= STUK TEKST =
"""
De bestreden uitspraak houdt onder meer het volgende in:
"Bij vonnis van de rechtbank 's-Gravenhage van 19 november 2009 is de veroordeelde veroordeeld voor - zakelijk weergegeven -:
- het medeplegen van het in de uitoefening van een beroep of bedrijf bewerken van grote hoeveelheden hennep in Waddinxveen in de periode van 1 juni 2008 tot en met 1 augustus 2008; concreet gaat het om de hennepknipperij aan de [a-straat] in Waddinxveen;
- het witwassen van € 29.360,- in Zoetermeer op 9 september 2009;
- deelneming aan een criminele organisatie (het in de uitoefening van een bedrijf of beroep telen en verkopen en bewerken van grote hoeveelheden hennep) in Waddinxveen en Zoetermeer en elders in Nederland in de periode van 1 oktober 2007 tot en met 1 augustus 2008.
Het hof merkt vooreerst op dat de rechtbank ten aanzien van het bewezen verklaarde feit van de criminele organisatie de oorspronkelijke tenlastelegging "te Delfgauw, gemeente Pijnacker-Nootdorp en/of Delft en/of Anna Paulowna en/of Waddinxveen en/of Zoetermeer en/of Made, gemeente Drimmelen en/of elders in Nederland" heeft "uitgestreept" in die zin dat bewezen verklaard is: "te Waddinxveen en Zoetermeer en elders in Nederland". De verdediging heeft hieruit geconcludeerd dat de veroordeelde expliciet is vrijgesproken van onder meer Made (hennepkwekerij [b-straat] ) en Anna Paulowna (stekkenkwekerij [d-straat] ). Het openbaar ministerie dient volgens de verdediging dan ook niet-ontvankelijk te worden verklaard, althans dient de ontnemingsvordering te worden afgewezen.
"""
= TAAK =
Neem uit de uitspraak hierboven letterlijk over wat begint met "Het hof merkt" en doorloopt tot en met "te worden afgewezen.".

= INHOUD GEGEVENS =
"""
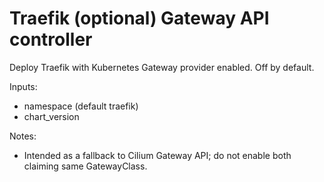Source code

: # Traefik (optional) Gateway API controller

Deploy Traefik with Kubernetes Gateway provider enabled. Off by default.

Inputs:

- namespace (default traefik)
- chart_version

Notes:

- Intended as a fallback to Cilium Gateway API; do not enable both claiming same GatewayClass.
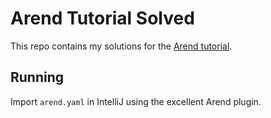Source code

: # Arend Tutorial Solved

This repo contains my solutions for the [Arend tutorial](https://web.archive.org/web/20200709164002/https://arend-lang.github.io/documentation/tutorial).

## Running

Import `arend.yaml` in IntelliJ using the excellent Arend plugin.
"""
= ANTWOORD OP TAAK =
Het hof merkt vooreerst op dat de rechtbank ten aanzien van het bewezen verklaarde feit van de criminele organisatie de oorspronkelijke tenlastelegging "te Delfgauw, gemeente Pijnacker-Nootdorp en/of Delft en/of Anna Paulowna en/of Waddinxveen en/of Zoetermeer en/of Made, gemeente Drimmelen en/of elders in Nederland" heeft "uitgestreept" in die zin dat bewezen verklaard is: "te Waddinxveen en Zoetermeer en elders in Nederland". De verdediging heeft hieruit geconcludeerd dat de veroordeelde expliciet is vrijgesproken van onder meer Made (hennepkwekerij [b-straat] ) en Anna Paulowna (stekkenkwekerij [d-straat] ). Het openbaar ministerie dient volgens de verdediging dan ook niet-ontvankelijk te worden verklaard, althans dient de ontnemingsvordering te worden afgewezen.